Juntamos nós e mais 4 amigas. Agora seríamos um grupo de 9 mulheres, de idades que variam entre 62 e 73 anos – 8 mulheres nos exercícios e brincadeiras cênicas e eu coordenando. A princípio não havia a intenção de ser um exercício que de fato levasse à cena. Muitas delas nem sabiam que podiam. Na sua maioria queriam apenas estar juntas.
Isto fez com que eu atentasse para o fato real de que, com a idade, tendemos a ser ou ficar mais sozinhas (os). O que pode ser bom ou ruim, dependendo de como enfrentamos ou compreendemos nossa solidão. Saber fazer dela a melhor companhia é outra arte fundamental, evita que nos sintamos sozinhas e busquemos ou aceitemos “qualquer coisa” para nos livramos dela
Numa segunda-feira- de março desse ano, nossa aventura começou. Passamos a nos encontrar todas as segundas, por três horas, para brincar de brincar, fazermos exercícios no chão, rolar, dançar, conhecer melhor a voz, as possibilidades do corpo. Muitas vezes, morríamos de rir, a ponto de ter fila na porta do banheiro. De quebra, terminávamos o dia com um lanche, que preparávamos. Demos ao nosso grupo de teatro o nome de “As Lindas.” E somos.

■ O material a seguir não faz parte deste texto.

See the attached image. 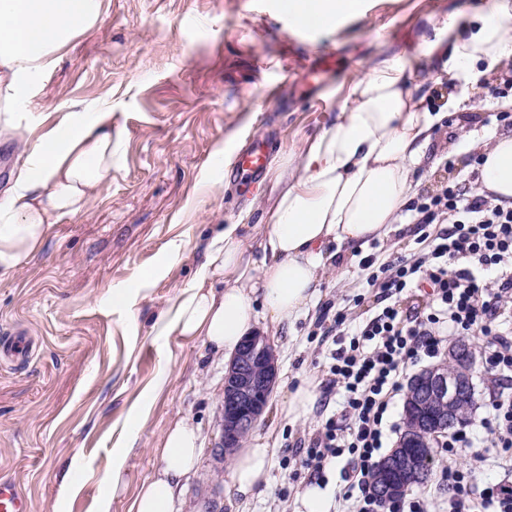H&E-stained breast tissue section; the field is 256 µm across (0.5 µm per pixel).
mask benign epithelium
<instances>
[{"instance_id": "obj_1", "label": "benign epithelium", "mask_w": 512, "mask_h": 512, "mask_svg": "<svg viewBox=\"0 0 512 512\" xmlns=\"http://www.w3.org/2000/svg\"><path fill=\"white\" fill-rule=\"evenodd\" d=\"M473 346L460 340L448 350V363L436 365L414 375L408 385L406 404L421 411L429 420L416 418L406 427L398 442L400 451L384 462L382 490L389 497H401L409 491L421 472L406 448H432L438 438L454 426L460 403L470 400L474 359ZM277 377V358L267 337L255 334L245 338L224 375L221 401L222 435L215 453L224 457V449L238 448L262 415ZM427 429L421 441L413 431Z\"/></svg>"}]
</instances>
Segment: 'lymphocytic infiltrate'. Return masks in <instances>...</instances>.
<instances>
[{
    "label": "lymphocytic infiltrate",
    "mask_w": 512,
    "mask_h": 512,
    "mask_svg": "<svg viewBox=\"0 0 512 512\" xmlns=\"http://www.w3.org/2000/svg\"><path fill=\"white\" fill-rule=\"evenodd\" d=\"M479 173L446 182L413 202V234L421 250L382 265L367 279L386 301L360 326L349 343L334 349L324 372L326 390H340V412L323 419L295 456L284 460L292 481L324 480L327 465L346 461L343 500L355 512H426L425 501L384 502L370 488L372 473L387 438V413L402 389L407 366L434 358L451 336L482 341V373L489 400L482 437L466 429L449 432L442 443L449 457L468 450L471 467L452 462L441 474L448 488L447 512H512V483L479 490L477 463L512 460V205L479 193ZM443 225L430 234L429 226Z\"/></svg>",
    "instance_id": "1"
}]
</instances>
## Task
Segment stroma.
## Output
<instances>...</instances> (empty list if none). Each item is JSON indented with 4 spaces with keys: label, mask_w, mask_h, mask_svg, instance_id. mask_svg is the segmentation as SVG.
Listing matches in <instances>:
<instances>
[{
    "label": "stroma",
    "mask_w": 512,
    "mask_h": 512,
    "mask_svg": "<svg viewBox=\"0 0 512 512\" xmlns=\"http://www.w3.org/2000/svg\"><path fill=\"white\" fill-rule=\"evenodd\" d=\"M359 2L332 27L298 31L278 0H103L97 27L18 105L12 120L32 143L75 102L89 113L111 105L117 131L111 183L88 211L51 225L23 272L0 279V334L25 332L34 349L23 366L0 360V480L20 486L30 512H91L123 447L125 488L112 512H126L160 464L159 442L184 417L200 428L202 454L180 512H210L216 500L222 512H302L317 482L300 480L281 501L279 490L290 486L281 460L321 416L314 409L291 423L276 407L301 381L321 383L334 348L316 332L321 305L365 318L378 291L366 285L364 261L417 252L414 237L397 224L385 240L341 256L340 275L320 283L315 306L289 328L266 329L277 381L245 442L268 440L270 480L250 498L227 479L232 457L213 453L228 362L169 322L218 225H241L247 235L262 220L272 175L241 190L230 179L239 150L263 140L270 157L298 156L333 125L353 78L389 58L406 62L417 96L434 102L460 91V80L438 78L419 46L441 18L487 9L490 0ZM328 58L335 69L310 90L306 70ZM495 92L512 94V65L470 92L467 123L452 116L434 132L413 175L416 193L470 171L481 147L507 132L487 122ZM66 472L75 492L64 496Z\"/></svg>",
    "instance_id": "stroma-1"
}]
</instances>
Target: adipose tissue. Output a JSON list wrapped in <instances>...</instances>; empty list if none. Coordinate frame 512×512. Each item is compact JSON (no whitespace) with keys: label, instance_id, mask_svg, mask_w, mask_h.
Here are the masks:
<instances>
[{"label":"adipose tissue","instance_id":"1","mask_svg":"<svg viewBox=\"0 0 512 512\" xmlns=\"http://www.w3.org/2000/svg\"><path fill=\"white\" fill-rule=\"evenodd\" d=\"M102 0H0V112L29 93L73 41L94 28ZM425 53L441 74L479 83L512 63V0L491 11L445 17ZM466 98L448 95L430 106L415 97L398 59L356 76L335 124L296 159L272 161L277 195L250 244L226 224L211 243L197 282L174 308L171 328L215 353L234 355L259 324L293 323L312 303L315 286L334 268L337 250L386 237L414 196L412 175L434 131L464 111ZM23 164L0 191V277L27 267L47 230L86 211L112 180V108L85 113L81 103L37 143L22 142ZM482 153L481 192L512 201V134L494 136ZM161 467L132 499L128 512H174L177 493L201 454L188 420L165 433ZM270 447L257 440L237 454L229 478L250 495L270 476Z\"/></svg>","mask_w":512,"mask_h":512}]
</instances>
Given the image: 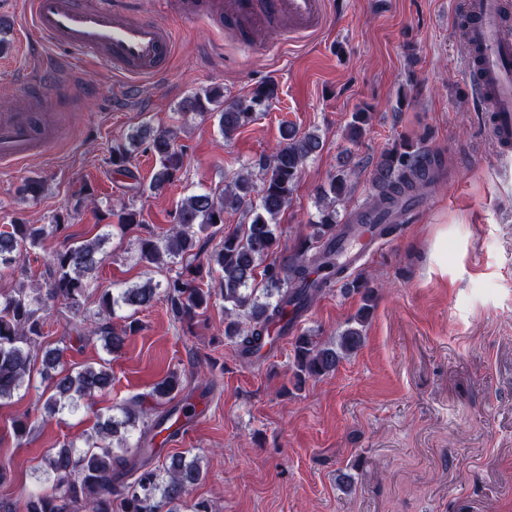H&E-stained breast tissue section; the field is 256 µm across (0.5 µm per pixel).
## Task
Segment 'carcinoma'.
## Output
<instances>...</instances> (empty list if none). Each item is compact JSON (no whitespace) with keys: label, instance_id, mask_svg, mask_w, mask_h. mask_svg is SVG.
Here are the masks:
<instances>
[{"label":"carcinoma","instance_id":"1","mask_svg":"<svg viewBox=\"0 0 512 512\" xmlns=\"http://www.w3.org/2000/svg\"><path fill=\"white\" fill-rule=\"evenodd\" d=\"M277 98L275 83L265 82L227 105L223 95L206 90L187 99L183 108L212 113L219 132L228 139ZM367 121L366 112L351 114L347 124L351 141L361 140ZM281 138L278 147L255 164L258 173L244 168L221 190L185 197L177 207L174 224L164 234L150 231L139 238L141 261L156 266L177 261L182 271L165 277L162 283L149 279L115 292L99 291V311L107 317L71 324L69 341L96 337L107 351L118 353L141 329L134 318L139 310L161 301L175 322L189 325L217 294L224 300V337L235 344L241 356L253 358L273 345L272 327L290 331L294 319L330 289L331 279L344 273L345 267L336 266V242L356 231L358 225L338 222L336 203L349 191L347 176L340 172L329 183L328 201L319 205L310 233L300 246L287 256L273 257L278 247L277 216L291 202L306 161L322 147L318 135H301L291 125L284 126ZM142 146L156 159L144 191L155 194L180 179L185 154L177 147L172 129L136 128L126 142L112 148V167L128 170L132 155ZM439 168V157L426 147L403 145L383 153L372 173L373 192L361 212L364 223L376 224L382 233L390 234L395 228L391 215L402 201L427 193L437 182ZM228 209L243 210L245 221L226 232L224 213ZM69 216L66 208L48 224L18 221L0 230V272L22 266L44 239L62 240L45 262L42 282L19 281L8 292H0V405L29 389L31 371L36 368L48 382L47 392L41 393L33 410L43 416L63 411L74 414L91 406L97 394L112 389L111 368L99 363L67 369L64 348L45 346L42 341L48 306L59 303L66 311L79 313L104 259L108 234L71 242ZM112 216L123 228L145 227L142 210L130 201L97 213L100 221ZM210 228L224 235L206 262L198 263V233ZM353 290L362 294L363 305L336 341L322 345L306 334L295 338L296 384L333 373L361 347L374 295L366 278L354 281ZM123 306L133 313L126 316L128 322L115 328L111 316ZM181 384L180 374L171 371L147 397H133L118 405L115 413L97 415L91 432L50 449L43 458L44 481L50 486L21 493L23 512H209L205 501L190 504L187 500L201 479L197 458L175 453L166 458L163 469L152 466L150 443L165 431L164 424L177 411L189 414L192 408L189 404L173 406L153 416L146 400L157 406L166 404L181 390ZM29 419L27 412L12 421L19 443L31 432ZM134 432L138 437L131 445L128 436Z\"/></svg>","mask_w":512,"mask_h":512}]
</instances>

Daí para eu pensar em terminar nosso processo com algo encenado foi um pulo. Para as oito mulheres não tão meninas, acordando a menina e a força que cada uma delas tem, escolhi temas que passassem pelo feminino, pela morte e pela vida. Peguei um conto do jornalista e escritor Eduardo Galeano que se chama “O Lagarto que tinha o Costume de Jantar suas Mulheres” e também escrevi um poema intitulado “Luzia”, que versa sobre vida, morte, vida.
Dos 9 meses passados juntas, três deles foram ensaiando. Algo simples, mas profundo. Trabalho pronto, encenamos para uma pequena plateia de parentes e amigos. Ao final da encenação, o mais bonito foi ver a alegria delas por saberem que conseguiram e podem o que nem elas sabiam que podem conseguir. Com o teatro estão começando a se perceber melhor. Eu? Feliz por me aproximar delas e re-significar a irmandade através da arte.
Todas nós gostamos tanto que já decidimos: neste ano que vem chegando, continuaremos juntas.